Пройдут считанные дни, и я смогу убедиться в нечестности, нечистоплотности этих людей, облачившихся в тогу служителей, защитников государства, правосудия. Тем не менее уже с первого часа, с первой «беседы» с Абакумовым меня тревожила одна мысль: зачем понадобилось меня «перехватывать», изолировать полностью от внешнего мира, лишать меня возможности быть принятым для доклада моим непосредственным начальником, командованием «Центра» и в других инстанциях? Неужели они опасались, что я, приехавший в Москву по личной просьбе, доставивший завербованных гестаповцев и многие материалы, смогу скрыться и, будучи кем-то завербованным, начну вредить Советскому Союзу?

Трудно было мне, очень трудно. И тем не менее, еще не зная, что мне угрожает, еще до предъявления ордера на арест, почти без сна, потому что даже в камере, куда меня приводили на несколько часов для отдыха, я как бы продолжал начатое в кабинете Кулешова, обдумывал все, что мне предстояло еще надиктовать стенографисткам, все, как я полагал, что имеет значение и представляет интерес не только для ГУКР НКВД СССР, но в первую очередь для ГРУ РККА и даже для нашего государства в целом.
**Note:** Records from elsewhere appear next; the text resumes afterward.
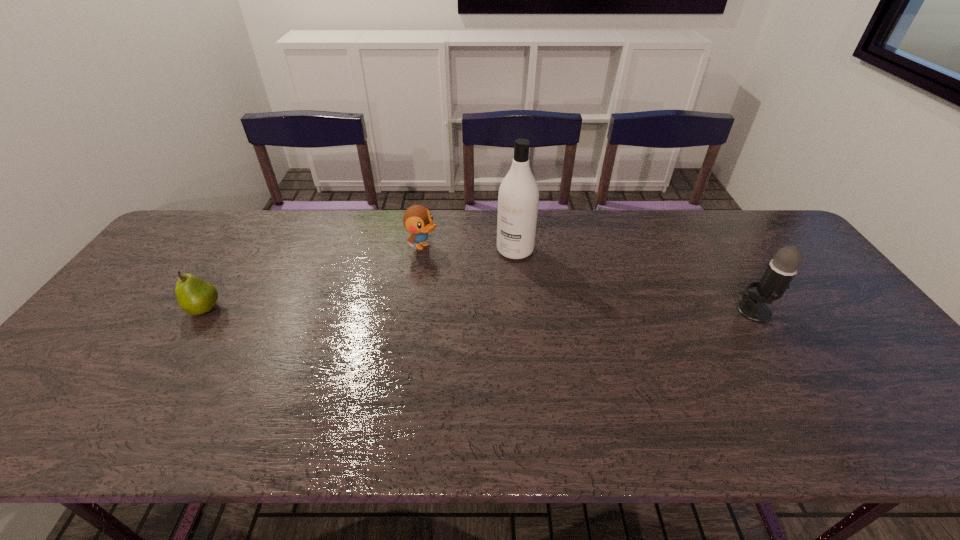
What are the coordinates of `pear` in the screenshot? It's located at pyautogui.click(x=195, y=296).

This screenshot has height=540, width=960. What are the coordinates of `the rightmost object` in the screenshot? It's located at (781, 270).

Where is `the second tallest object`? the second tallest object is located at coordinates (781, 270).

Where is `duck`? The height and width of the screenshot is (540, 960). duck is located at coordinates (418, 220).

Locate an element on the screen. The image size is (960, 540). the second object from right to left is located at coordinates (518, 198).

Identify the location of the tallest object. This screenshot has width=960, height=540. (518, 198).

Image resolution: width=960 pixels, height=540 pixels. Identify the location of free region located on the right of the pear. (302, 309).

At what (x,y) coordinates should I click in order to perform the action: click on free space located on the right of the microphone. Please return your answer as a coordinate pair (x, y). This screenshot has height=540, width=960. Looking at the image, I should click on (829, 312).

At what (x,y) coordinates should I click in order to perform the action: click on vacant space located on the front-facing side of the duck. Please return your answer as a coordinate pair (x, y). Image resolution: width=960 pixels, height=540 pixels. Looking at the image, I should click on (468, 268).

This screenshot has width=960, height=540. In order to click on free space located on the front-facing side of the duck in this screenshot , I will do `click(527, 298)`.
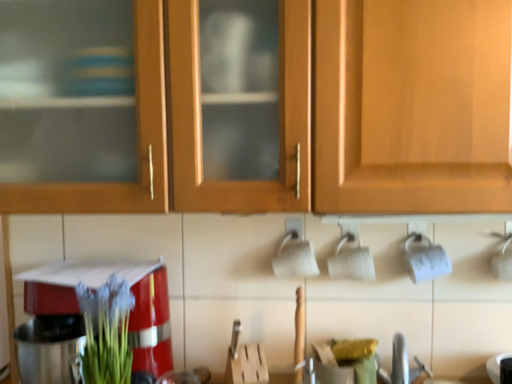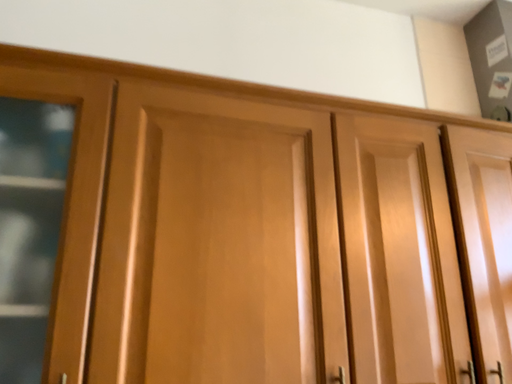
Question: How did the camera likely rotate when shooting the video?

Choices:
 (A) rotated left
 (B) rotated right

Answer: (B)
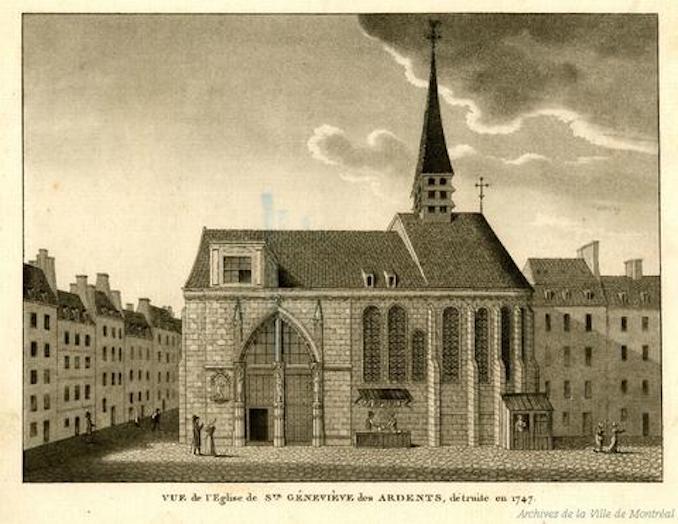
The height and width of the screenshot is (524, 678). Find the location of `door`. door is located at coordinates (268, 427).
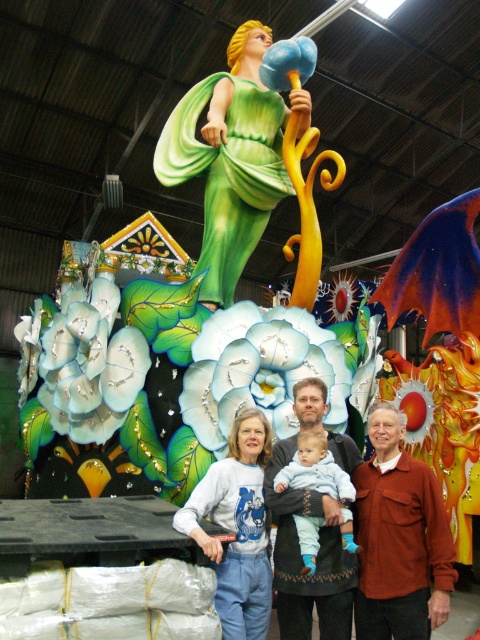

Нет, еще не было «допросов». Повторяю еще раз, я еще не был официально объявлен арестантом. Я просто «временно», для моего же «удобства», как говорил Абакумов, а ему вторил Леонов, проживаю в «бывшей гостинице "Россия"».

Я думаю, что не всякий даже с очень крепкими нервами человек мог бы выдержать это испытание.

Менялись стенографистки, выкуривались одна сигарета за другой, а я продолжал диктовать, не теряя уверенности, что скоро наступит конец испытаниям, выпавшим мне совершенно неожиданно.